Marnie turned in her seat and looked at Viv. “Go on.”

“There’s a traveling salesman who comes to the motel,” Viv said. She pointed out the window, to the Sun Down, sheeted with rain. “He checks in here. To this place. Over and over. And he uses a fake name every time.”

It wasn’t the same as with Alma. Marnie stared at Viv like Viv was reading a page from a book she’d never thought to hear aloud. “You are shitting me,” she said, her voice almost a whisper. “Little girl, you are shitting me.”

“He was here the last time Helen was here,” Viv said. “The last time you were here. Taking pictures. So I want to know if he’s in any of your pictures. His face, anything. And I want to know if his car is in your pictures. Because if I can get a license plate, I can find out who he is. Who he really is.”

The words Marnie said were teasing, but her voice was dead serious. “This is what you’re doing, then? Playing Nancy Drew and solving the murder in the middle of the night?”

Viv held the other woman’s eyes and didn’t look away. Her answer was simple. “Someone has to.”

Marnie seemed to think things over. “Okay,” she said, “I can take a look at my shots. They’re all developed.”

“Can I look for myself?”

“You have a spine on you, you know that? But I get it. What happened to Betty Graham shouldn’t happen to anyone, and whoever did it is still walking around.
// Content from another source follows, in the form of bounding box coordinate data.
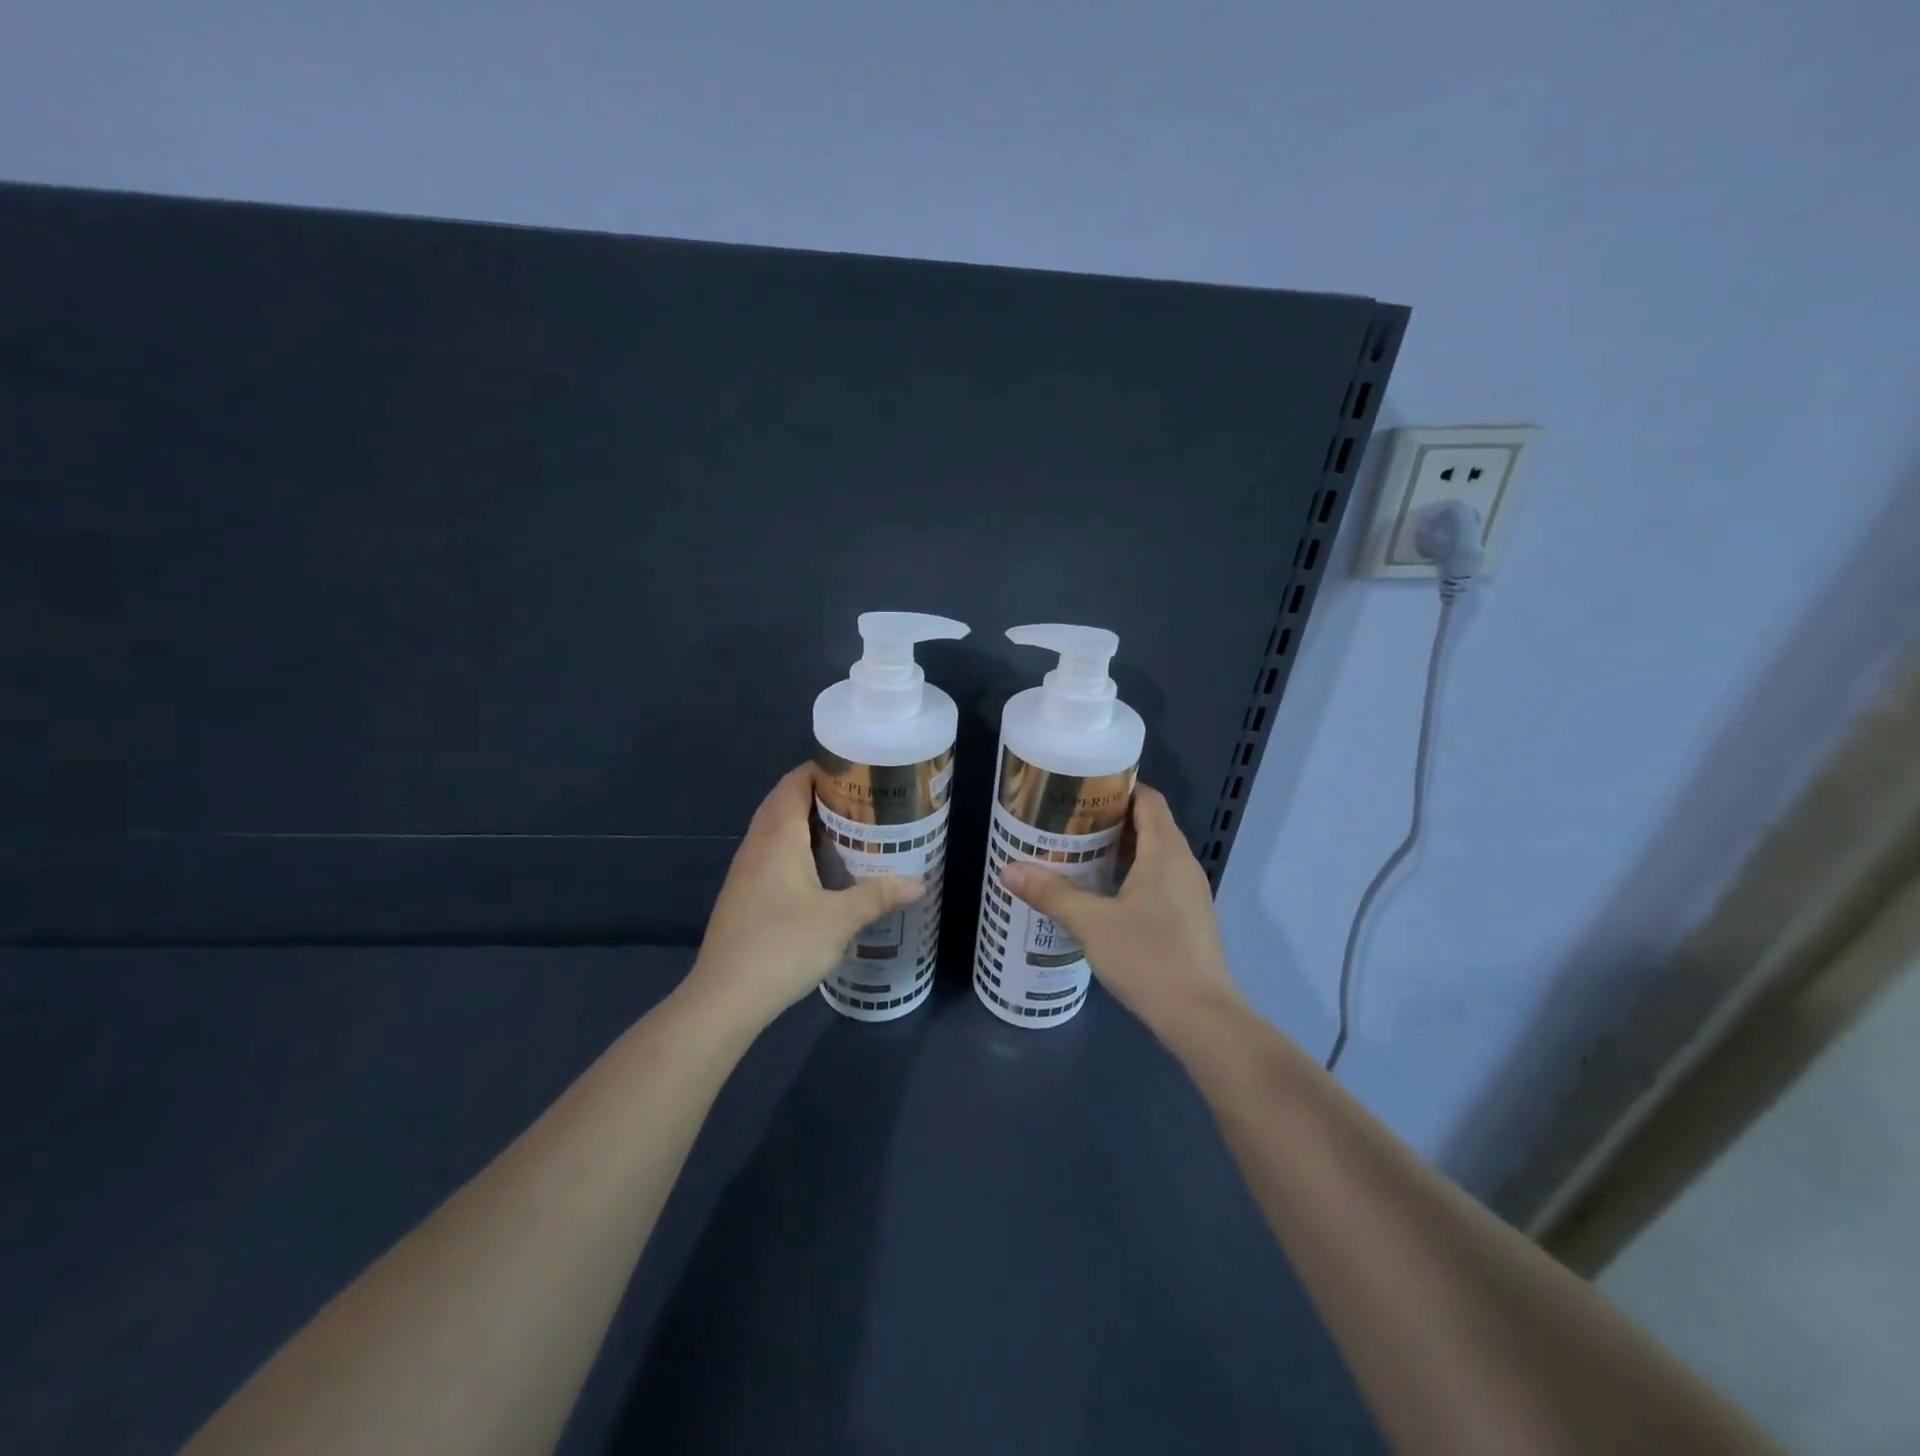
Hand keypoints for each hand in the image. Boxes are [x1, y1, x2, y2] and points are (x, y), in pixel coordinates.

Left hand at [684, 764, 924, 1029]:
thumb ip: (878, 896)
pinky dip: (797, 848)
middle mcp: (757, 845)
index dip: (823, 770)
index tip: (858, 772)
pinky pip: (772, 854)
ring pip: (776, 831)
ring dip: (808, 824)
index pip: (794, 783)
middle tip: (862, 802)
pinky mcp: (744, 895)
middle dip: (820, 796)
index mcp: (777, 837)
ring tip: (849, 831)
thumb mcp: (839, 920)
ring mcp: (745, 871)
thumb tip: (919, 884)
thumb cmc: (783, 946)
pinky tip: (822, 871)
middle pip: (785, 802)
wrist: (725, 997)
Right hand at [1000, 784, 1243, 1037]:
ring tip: (1078, 853)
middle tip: (1068, 822)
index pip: (1148, 800)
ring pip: (1155, 855)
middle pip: (1150, 825)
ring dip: (1120, 849)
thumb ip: (1051, 894)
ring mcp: (1190, 894)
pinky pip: (1159, 880)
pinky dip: (1132, 874)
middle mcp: (1183, 865)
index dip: (1119, 787)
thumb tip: (1009, 869)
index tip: (1082, 789)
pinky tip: (1102, 894)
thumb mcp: (1092, 924)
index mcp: (1165, 852)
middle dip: (1111, 819)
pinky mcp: (1188, 919)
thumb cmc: (1148, 957)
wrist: (1201, 1018)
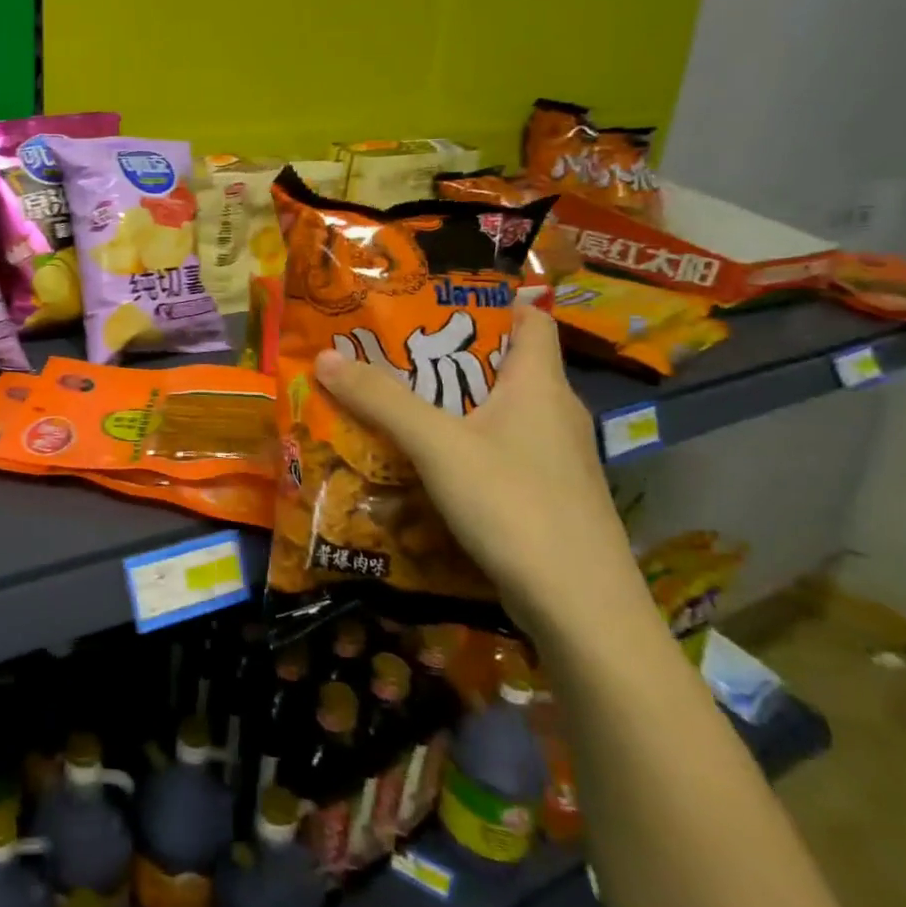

If there’s a chance this guy is him, then I suppose I can go through some photos with you.”

“It isn’t just Betty,” Viv said. “There are others.”

Marnie shook her head, her lips pressed together. She said, “You mean the girl left under the overpass. The one with the baby.”

There was a feeling in the back of Viv’s neck like a tap that had been turned too tight, that was finally being twisted loose. Of something finally flowing that had been twisted off for too long, maybe forever. Marnie knew. Like it was common knowledge for every woman in Fell. Like the women here all spoke the same language. “Her, and another one. Victoria.”

“The jogging trail girl.” Marnie eyed Viv up and down again. “Are you a cop, or what? You say you work at the Sun Down, and you really don’t look like a cop.”

“I’m not a cop. I just spent some time in the library, looking up dead girls. I think there are a lot of them in Fell.”

“You think there are a lot of them in Fell.” Marnie repeated the words back. “You think? I’ve lived here all my life. Every woman was afraid when Betty Graham died. Every single one. We locked our doors and didn’t go out at night. Our mothers called us ten times a day. Even my mother, and Betty was white. Because we were all Betty. For a few weeks, at least. You know?”

Viv swallowed and nodded. “We’re all still Betty,” she said. “At least I am.”

Marnie shook her head again. “You’re a strange girl, but I like you. Get in the front seat.”

Viv got out of the back seat and got in the front, which Marnie had cleared of photography equipment. “Are we going somewhere?”

“I’ll get you your photos,” Marnie said, putting the key in the ignition and starting the car. “But if you’re so interested in dead girls, let’s take a little tour.”